## START Exercise inputs

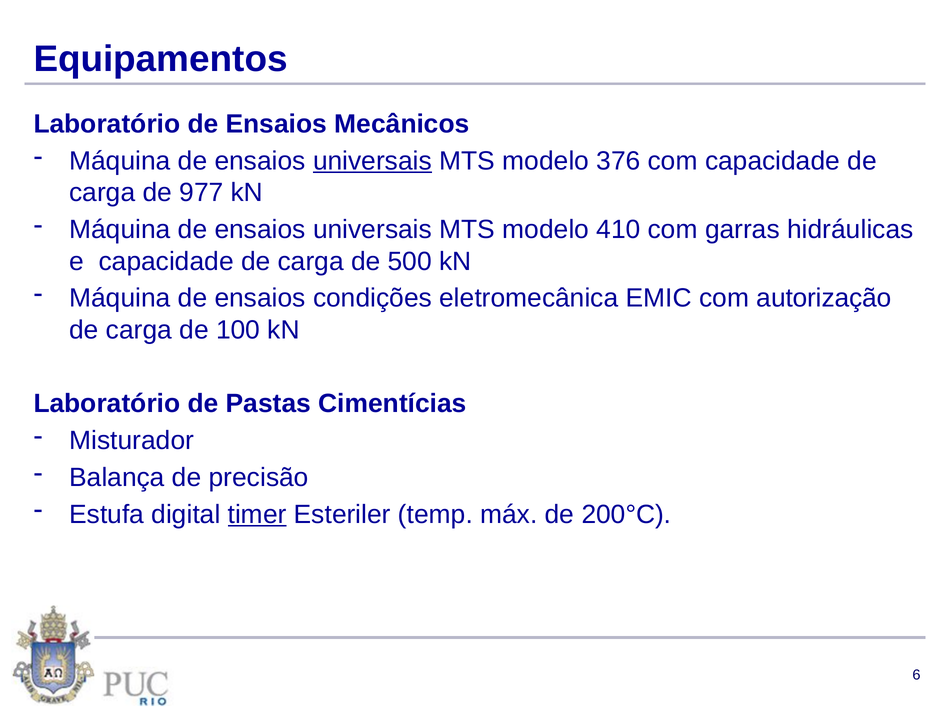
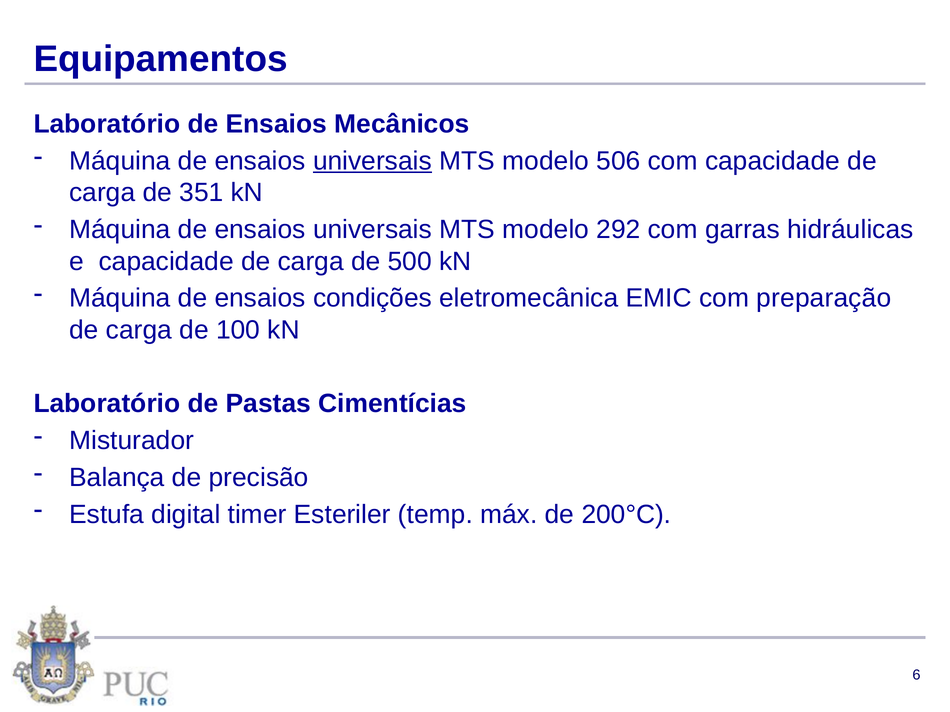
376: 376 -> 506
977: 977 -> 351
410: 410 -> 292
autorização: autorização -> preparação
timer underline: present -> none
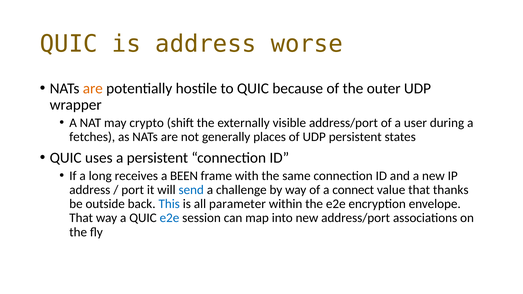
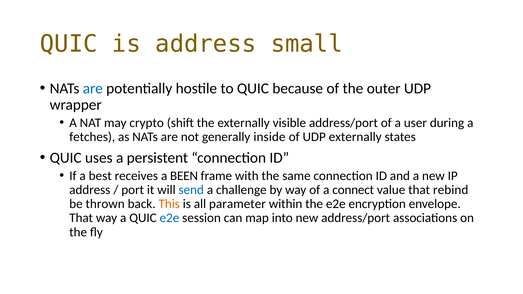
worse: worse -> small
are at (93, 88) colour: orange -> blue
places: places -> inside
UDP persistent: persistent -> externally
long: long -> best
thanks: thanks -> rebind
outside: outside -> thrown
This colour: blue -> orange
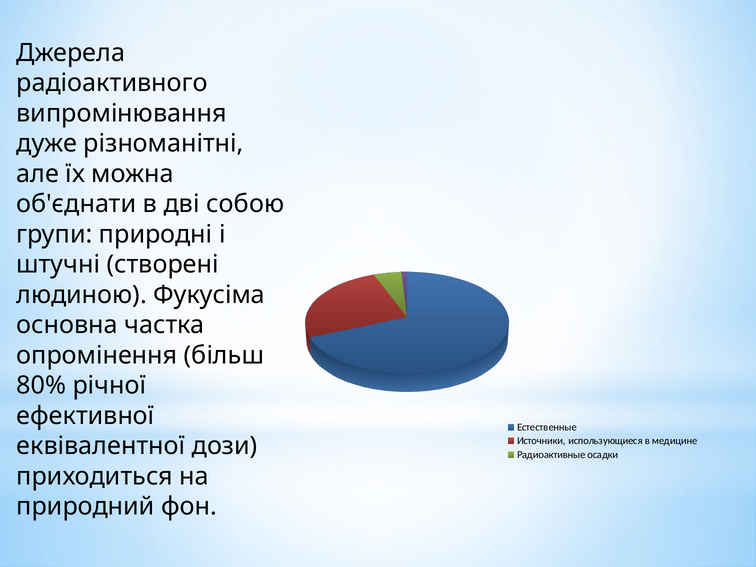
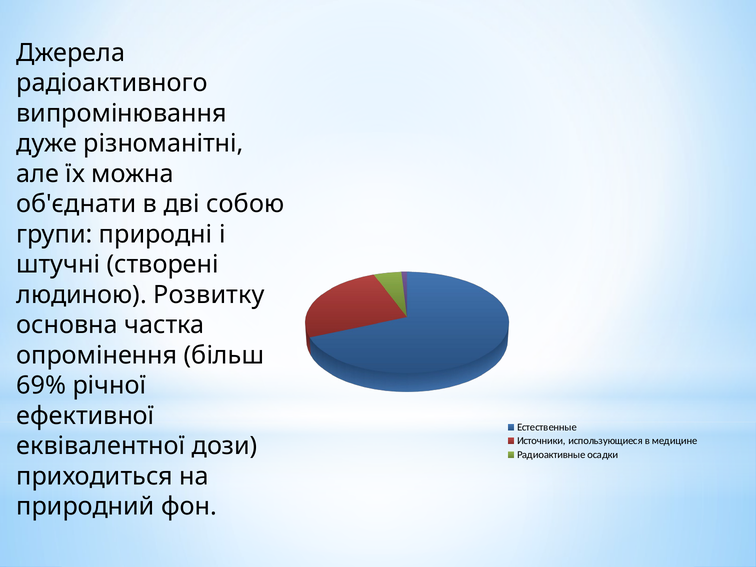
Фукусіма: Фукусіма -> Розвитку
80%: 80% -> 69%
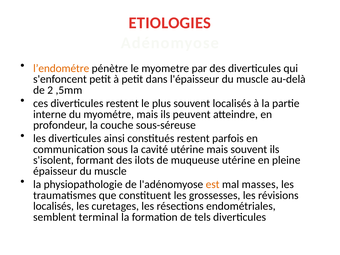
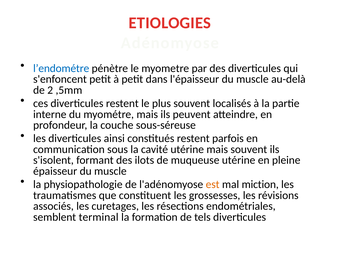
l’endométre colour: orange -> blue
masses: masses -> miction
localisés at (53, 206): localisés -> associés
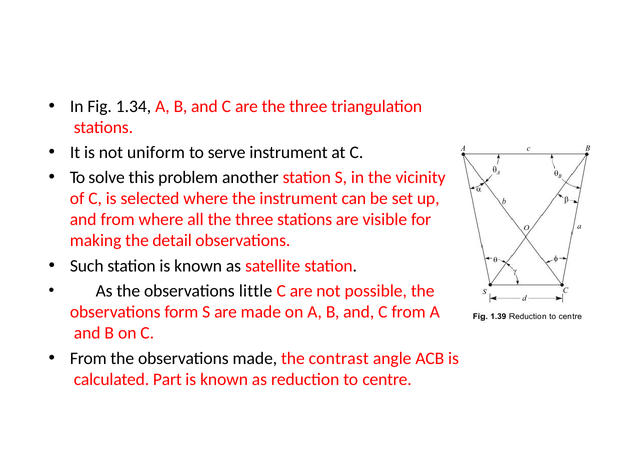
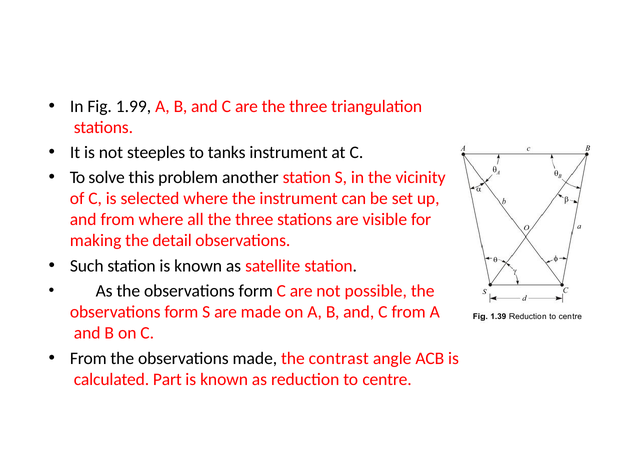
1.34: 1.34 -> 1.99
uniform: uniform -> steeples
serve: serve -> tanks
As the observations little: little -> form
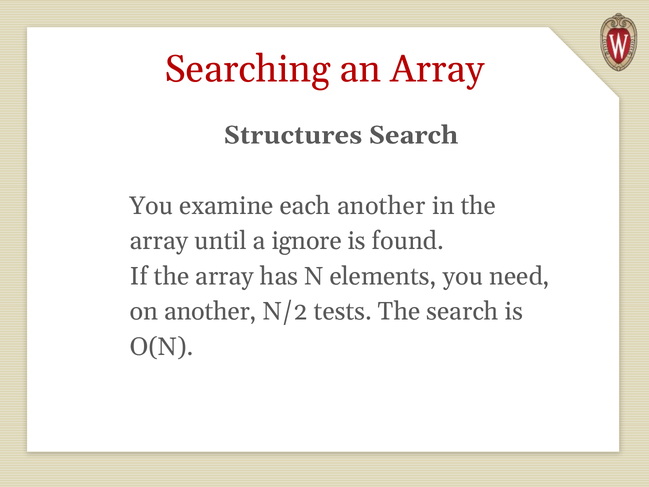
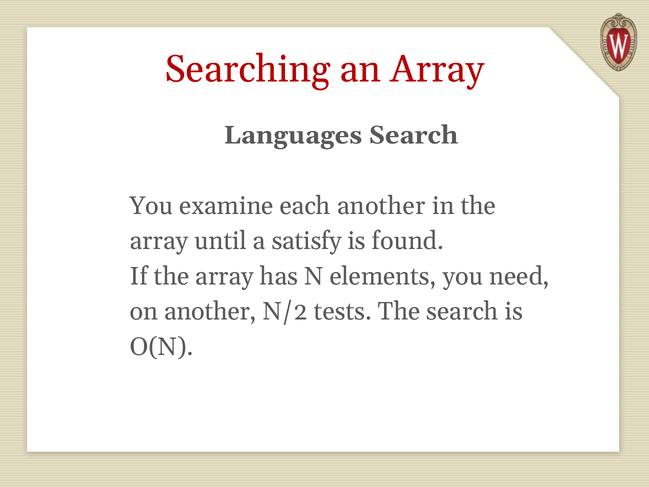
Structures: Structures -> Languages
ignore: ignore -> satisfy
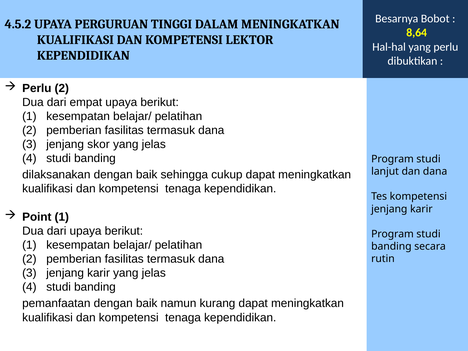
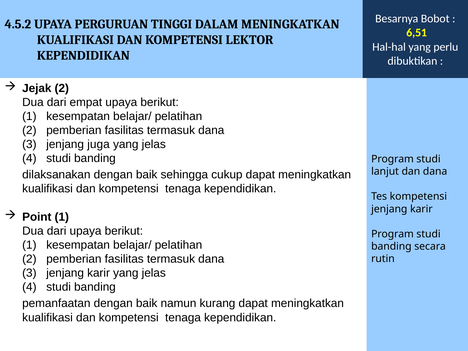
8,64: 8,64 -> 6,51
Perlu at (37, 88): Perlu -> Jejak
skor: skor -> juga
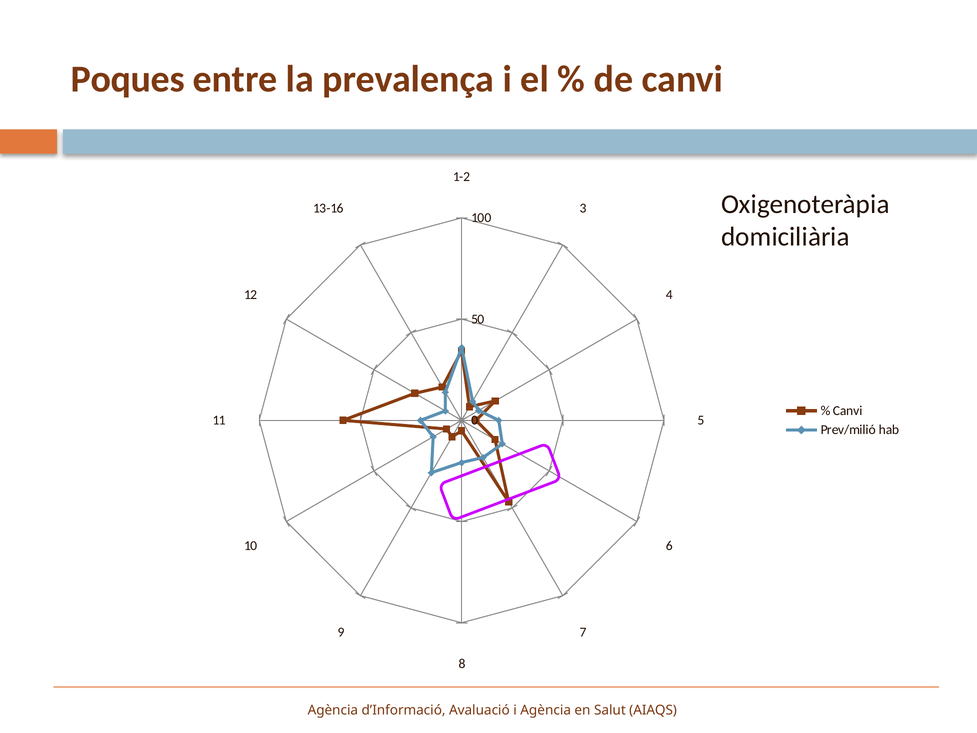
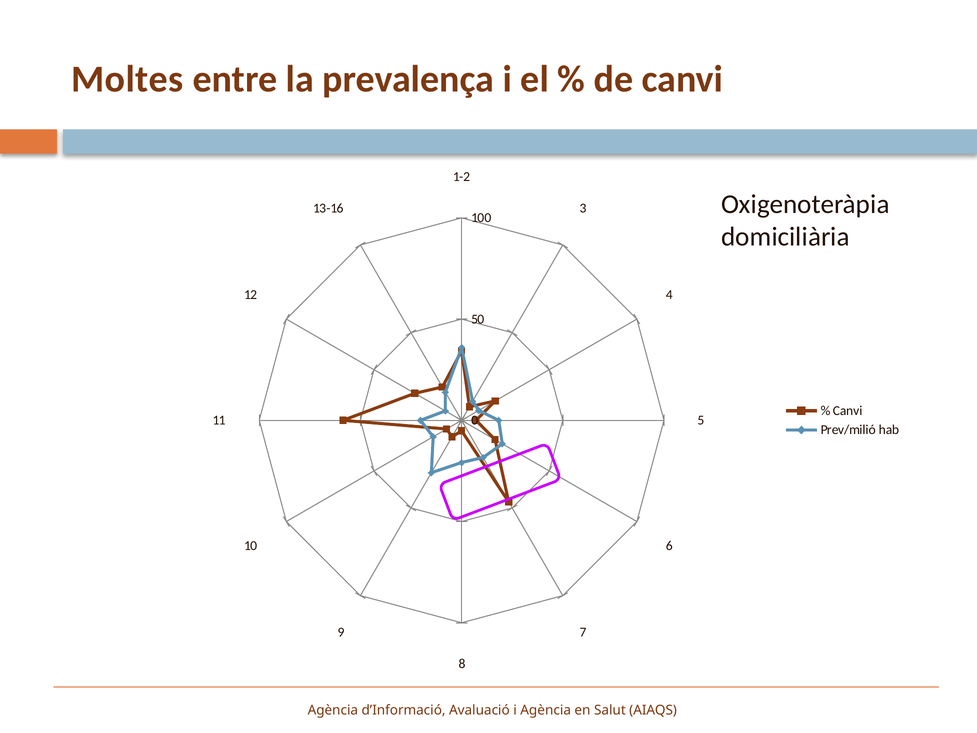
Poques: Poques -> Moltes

## END Exercise inputs

What is needed. Reproduce every text line of the entries above word for word, and omit the pictures.

Result for this exercise.
376: 376 -> 506
977: 977 -> 351
410: 410 -> 292
autorização: autorização -> preparação
timer underline: present -> none
worse: worse -> small
are at (93, 88) colour: orange -> blue
places: places -> inside
UDP persistent: persistent -> externally
long: long -> best
thanks: thanks -> rebind
outside: outside -> thrown
This colour: blue -> orange
Фукусіма: Фукусіма -> Розвитку
80%: 80% -> 69%
l’endométre colour: orange -> blue
masses: masses -> miction
localisés at (53, 206): localisés -> associés
1.34: 1.34 -> 1.99
uniform: uniform -> steeples
serve: serve -> tanks
As the observations little: little -> form
Structures: Structures -> Languages
ignore: ignore -> satisfy
8,64: 8,64 -> 6,51
Perlu at (37, 88): Perlu -> Jejak
skor: skor -> juga
Poques: Poques -> Moltes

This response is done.